Output the data in full. Keep every word exact and exclude the pictures.
* * *
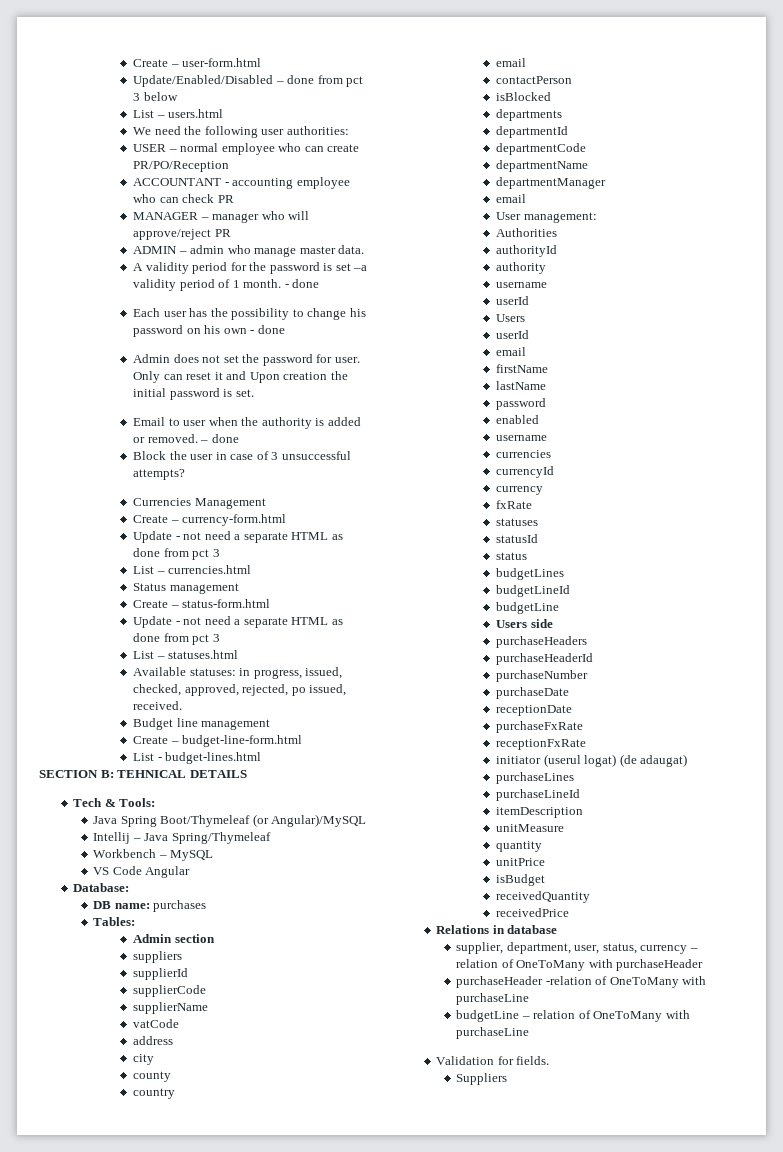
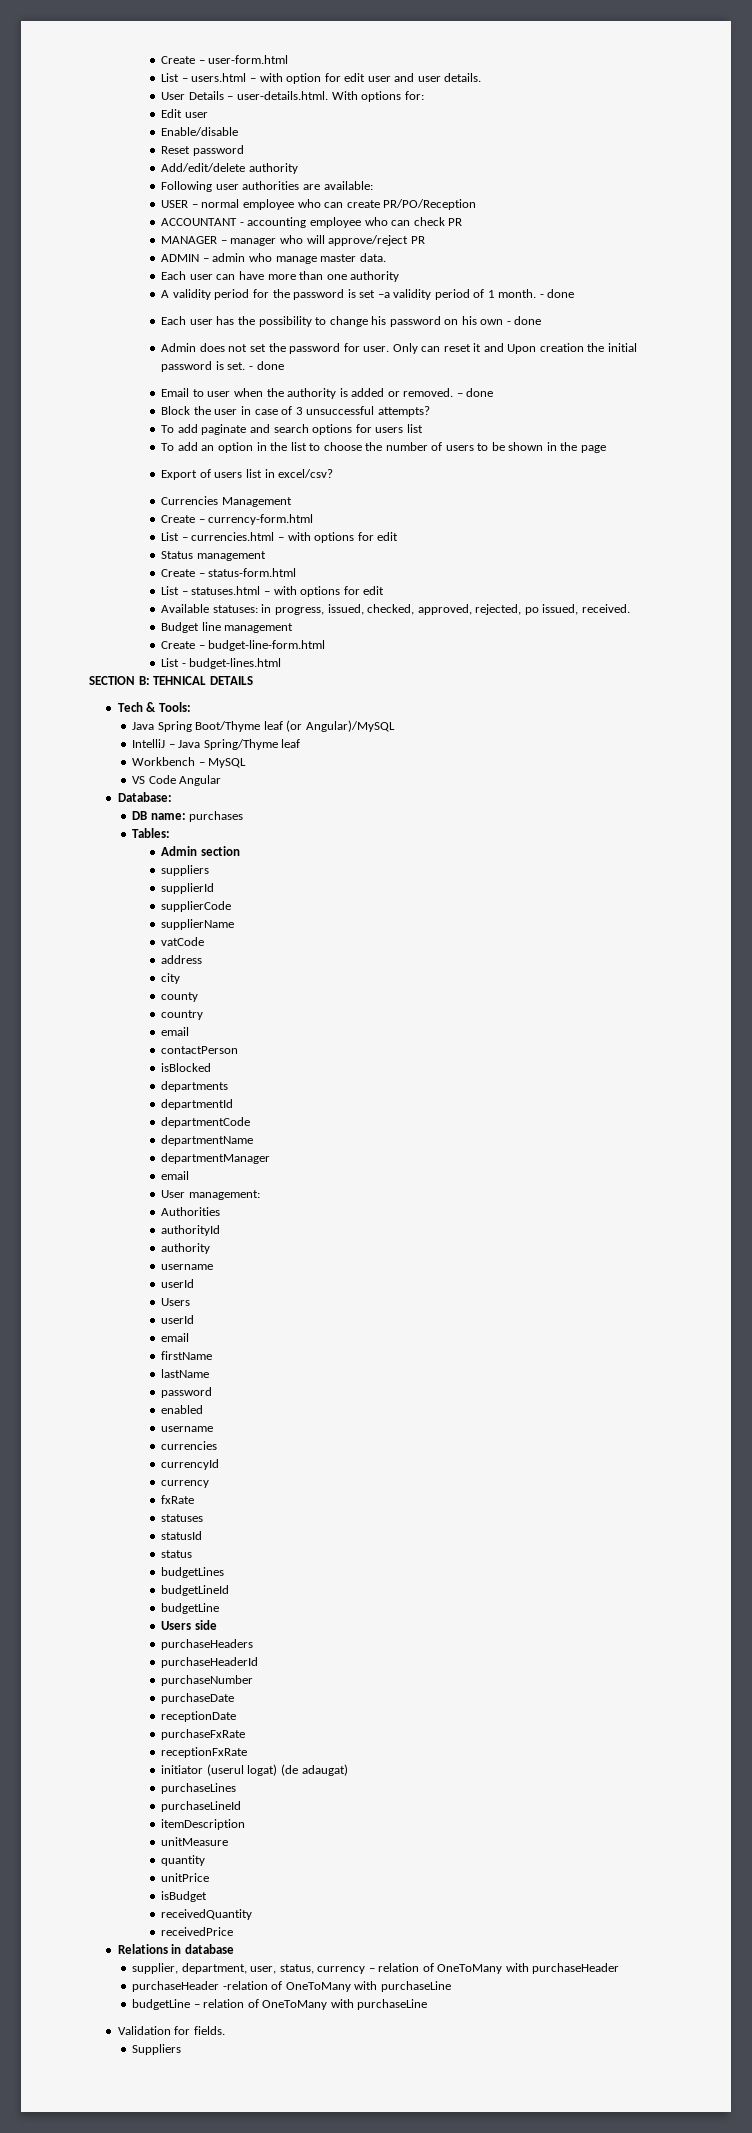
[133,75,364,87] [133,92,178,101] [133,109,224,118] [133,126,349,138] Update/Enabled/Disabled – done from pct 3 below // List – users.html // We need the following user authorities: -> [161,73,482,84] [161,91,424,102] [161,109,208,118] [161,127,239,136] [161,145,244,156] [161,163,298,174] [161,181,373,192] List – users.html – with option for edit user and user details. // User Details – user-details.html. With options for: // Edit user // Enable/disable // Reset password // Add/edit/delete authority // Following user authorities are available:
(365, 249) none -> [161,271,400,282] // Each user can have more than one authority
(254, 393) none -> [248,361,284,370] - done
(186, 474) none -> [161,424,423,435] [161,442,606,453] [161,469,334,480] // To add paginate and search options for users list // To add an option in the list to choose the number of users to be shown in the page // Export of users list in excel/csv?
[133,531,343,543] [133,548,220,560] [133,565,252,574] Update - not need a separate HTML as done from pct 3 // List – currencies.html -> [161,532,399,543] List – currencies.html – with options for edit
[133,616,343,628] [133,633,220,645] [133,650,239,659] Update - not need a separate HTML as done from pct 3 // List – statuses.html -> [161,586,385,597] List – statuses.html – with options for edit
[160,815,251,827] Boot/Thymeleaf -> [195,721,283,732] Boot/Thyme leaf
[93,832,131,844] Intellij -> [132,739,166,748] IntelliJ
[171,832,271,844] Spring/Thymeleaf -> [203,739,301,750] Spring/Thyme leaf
* * *
- **Task answer**
[133,75,364,87] [133,92,178,101] [133,109,224,118] [133,126,349,138] Update/Enabled/Disabled – done from pct 3 below // List – users.html // We need the following user authorities: -> [161,73,482,84] [161,91,424,102] [161,109,208,118] [161,127,239,136] [161,145,244,156] [161,163,298,174] [161,181,373,192] List – users.html – with option for edit user and user details. // User Details – user-details.html. With options for: // Edit user // Enable/disable // Reset password // Add/edit/delete authority // Following user authorities are available:
(365, 249) none -> [161,271,400,282] // Each user can have more than one authority
(254, 393) none -> [248,361,284,370] - done
(186, 474) none -> [161,424,423,435] [161,442,606,453] [161,469,334,480] // To add paginate and search options for users list // To add an option in the list to choose the number of users to be shown in the page // Export of users list in excel/csv?
[133,531,343,543] [133,548,220,560] [133,565,252,574] Update - not need a separate HTML as done from pct 3 // List – currencies.html -> [161,532,399,543] List – currencies.html – with options for edit
[133,616,343,628] [133,633,220,645] [133,650,239,659] Update - not need a separate HTML as done from pct 3 // List – statuses.html -> [161,586,385,597] List – statuses.html – with options for edit
[160,815,251,827] Boot/Thymeleaf -> [195,721,283,732] Boot/Thyme leaf
[93,832,131,844] Intellij -> [132,739,166,748] IntelliJ
[171,832,271,844] Spring/Thymeleaf -> [203,739,301,750] Spring/Thyme leaf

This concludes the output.